| EXCERPTED TEXT |
================================

As a general rule for boolean options (but not invariably), the value true indicates that the comparison is more strict.

In the following rules, where a recursive call on fn:deep-equal is made, this is assumed to use the same values of $options as the original call.

The rules reference a function equal-strings which compares two xs:string or xs:anyURI values as follows:

1. If the whitespace option is set to normalize, then each string is processed by calling the fn:normalize-space function.

2. If the normalization-form option is present, each string is then normalized by calling the fn:normalize-unicode function, supplying the specified normalization form.

3. The two strings are then compared for equality under the requested collation.

More formally, the equal-strings function is equivalent to the following implementation in XQuery:

declare function equal-strings(
  $string1  as xs:string,
  $string2  as xs:string, 
  $options  as map(*)
) as xs:boolean {
  let $n1 := if ($options?normalization-form)
             then normalize-unicode(?, $options?normalization-form) 
             else identity#1
  let $n2 := if ($options?whitespace = "normalize")

================================

Continue the excerpt on string comparison in fn:deep-equal from the point where it stops.

| SUPPLIED MATERIAL |
================================

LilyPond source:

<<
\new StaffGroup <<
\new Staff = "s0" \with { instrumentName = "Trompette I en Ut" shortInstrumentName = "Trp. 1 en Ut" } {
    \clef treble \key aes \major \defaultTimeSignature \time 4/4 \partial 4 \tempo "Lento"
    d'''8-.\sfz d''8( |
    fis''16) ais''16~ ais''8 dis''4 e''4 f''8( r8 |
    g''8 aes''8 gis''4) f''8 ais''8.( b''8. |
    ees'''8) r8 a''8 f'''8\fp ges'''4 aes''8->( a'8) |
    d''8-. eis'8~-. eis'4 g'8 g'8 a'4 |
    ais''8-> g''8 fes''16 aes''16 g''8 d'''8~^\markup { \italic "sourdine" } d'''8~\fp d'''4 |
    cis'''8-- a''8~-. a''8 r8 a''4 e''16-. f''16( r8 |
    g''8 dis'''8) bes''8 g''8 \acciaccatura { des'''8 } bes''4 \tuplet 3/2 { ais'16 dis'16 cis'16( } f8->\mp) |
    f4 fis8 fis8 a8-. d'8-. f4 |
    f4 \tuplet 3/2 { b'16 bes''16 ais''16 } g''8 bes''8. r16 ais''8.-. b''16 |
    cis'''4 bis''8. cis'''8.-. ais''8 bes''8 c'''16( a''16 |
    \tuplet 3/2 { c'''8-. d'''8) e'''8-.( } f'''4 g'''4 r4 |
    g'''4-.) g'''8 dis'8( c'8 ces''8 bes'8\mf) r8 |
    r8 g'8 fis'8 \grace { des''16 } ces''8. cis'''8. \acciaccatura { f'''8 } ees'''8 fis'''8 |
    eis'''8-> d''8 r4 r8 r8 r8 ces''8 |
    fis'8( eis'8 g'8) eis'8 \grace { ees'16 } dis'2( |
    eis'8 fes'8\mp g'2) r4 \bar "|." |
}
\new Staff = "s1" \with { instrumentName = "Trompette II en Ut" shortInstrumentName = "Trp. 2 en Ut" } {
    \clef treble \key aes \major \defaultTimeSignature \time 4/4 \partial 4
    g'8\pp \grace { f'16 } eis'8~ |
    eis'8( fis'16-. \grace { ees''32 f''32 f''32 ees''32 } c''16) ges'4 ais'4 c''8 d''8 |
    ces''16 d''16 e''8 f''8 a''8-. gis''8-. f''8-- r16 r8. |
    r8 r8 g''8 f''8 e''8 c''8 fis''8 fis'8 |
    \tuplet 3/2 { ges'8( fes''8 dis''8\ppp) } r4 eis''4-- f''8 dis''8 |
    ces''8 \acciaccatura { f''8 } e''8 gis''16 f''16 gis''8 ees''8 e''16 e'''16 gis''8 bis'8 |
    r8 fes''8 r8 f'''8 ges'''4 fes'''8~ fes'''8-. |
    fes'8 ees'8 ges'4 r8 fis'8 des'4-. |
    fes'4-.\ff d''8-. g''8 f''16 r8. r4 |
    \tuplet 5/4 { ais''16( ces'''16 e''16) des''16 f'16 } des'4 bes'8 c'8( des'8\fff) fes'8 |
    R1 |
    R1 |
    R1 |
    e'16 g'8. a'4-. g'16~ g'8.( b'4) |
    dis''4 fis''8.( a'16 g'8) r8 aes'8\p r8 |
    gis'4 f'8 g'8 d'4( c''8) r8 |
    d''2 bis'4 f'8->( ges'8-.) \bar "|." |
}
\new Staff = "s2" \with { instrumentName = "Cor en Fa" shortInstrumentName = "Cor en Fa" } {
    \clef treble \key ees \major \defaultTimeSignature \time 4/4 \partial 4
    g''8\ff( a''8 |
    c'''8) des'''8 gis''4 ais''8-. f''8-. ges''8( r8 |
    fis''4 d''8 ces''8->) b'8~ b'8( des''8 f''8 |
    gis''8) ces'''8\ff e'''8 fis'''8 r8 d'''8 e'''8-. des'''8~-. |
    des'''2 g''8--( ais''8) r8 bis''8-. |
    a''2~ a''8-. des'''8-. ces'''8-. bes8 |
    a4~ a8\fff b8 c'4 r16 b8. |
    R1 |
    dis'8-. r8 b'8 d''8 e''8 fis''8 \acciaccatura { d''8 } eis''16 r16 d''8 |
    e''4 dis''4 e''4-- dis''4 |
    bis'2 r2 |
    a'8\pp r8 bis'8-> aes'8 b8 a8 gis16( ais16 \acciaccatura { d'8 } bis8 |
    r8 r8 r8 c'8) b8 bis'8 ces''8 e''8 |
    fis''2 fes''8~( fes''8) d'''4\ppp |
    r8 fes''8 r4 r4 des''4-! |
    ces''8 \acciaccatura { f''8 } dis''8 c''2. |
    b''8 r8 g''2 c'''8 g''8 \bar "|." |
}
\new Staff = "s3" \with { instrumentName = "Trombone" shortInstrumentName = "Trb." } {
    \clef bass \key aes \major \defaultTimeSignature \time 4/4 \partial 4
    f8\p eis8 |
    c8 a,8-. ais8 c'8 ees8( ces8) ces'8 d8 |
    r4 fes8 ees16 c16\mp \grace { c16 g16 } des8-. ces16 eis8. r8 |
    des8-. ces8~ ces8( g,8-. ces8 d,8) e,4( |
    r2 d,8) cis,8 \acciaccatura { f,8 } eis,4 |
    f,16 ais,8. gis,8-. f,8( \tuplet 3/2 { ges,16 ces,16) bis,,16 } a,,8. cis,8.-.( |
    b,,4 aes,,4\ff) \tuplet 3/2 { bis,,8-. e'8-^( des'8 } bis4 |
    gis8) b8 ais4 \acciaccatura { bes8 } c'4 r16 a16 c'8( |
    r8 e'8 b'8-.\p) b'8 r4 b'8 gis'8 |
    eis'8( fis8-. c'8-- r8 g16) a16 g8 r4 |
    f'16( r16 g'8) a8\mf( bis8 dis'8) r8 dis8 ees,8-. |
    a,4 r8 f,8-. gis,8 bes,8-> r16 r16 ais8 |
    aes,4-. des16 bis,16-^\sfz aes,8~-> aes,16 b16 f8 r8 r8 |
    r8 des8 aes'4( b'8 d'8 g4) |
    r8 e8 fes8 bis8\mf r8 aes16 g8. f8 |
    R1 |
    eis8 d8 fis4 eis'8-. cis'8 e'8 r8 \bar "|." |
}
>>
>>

================================

| TASK RESULT |
             then normalize-space#1 
             else identity#1               
  return compare($n1($n2($string1)), $n1($n2($string2)), $options?collation) eq 0    
}

The rules for deciding whether two items $i1 and $i2 are deep-equal are as follows.

The two items are first compared using the function supplied in the items-equal option. If this returns true then the items are deep-equal. If it returns false then the items are not deep-equal. If it returns an empty sequence (which is always the case if the option is not explicitly specified) then the two items are deep-equal if one or more of the following conditions are true:

1. All of the following conditions are true:

   1. $i1 is an atomic item.

   2. $i2 is an atomic item.

   3. Either the type-annotations option is false, or both atomic items have the same type annotation.

   4. One of the following conditions is true:

      1. If both $i1 and $i2 are instances of xs:string, xs:untypedAtomic, or xs:anyURI, equal-strings($i1, $i2, $collation, $options) returns true.

      2. Otherwise, fn:compare($i1, $i2) returns zero.

      If $i1 and $i2 are not comparable, that is, if the expression compare($i1, $i2) raises an error, then the function returns false; it does not report an error.

   5. One of the following conditions is true:

      1. Option namespace-prefixes is false.

      2. Neither $i1 nor $i2 is of type xs:QName or xs:NOTATION.

      3. $i1 and $i2 are qualified names with the same namespace prefix.

   6. One of the following conditions is true:

      1. Option timezones is false.

      2. Neither $i1 nor $i2 is of type xs:date, xs:time, xs:dateTime, xs:gYear, xs:gYearMonth, xs:gMonth, xs:gMonthDay, or xs:gDay.

      3. Neither $i1 nor $i2 has a timezone component.

      4. Both $i1 and $i2 have a timezone component and the timezone components are equal.

2. All of the following conditions are true:

   1. $i1 is a map.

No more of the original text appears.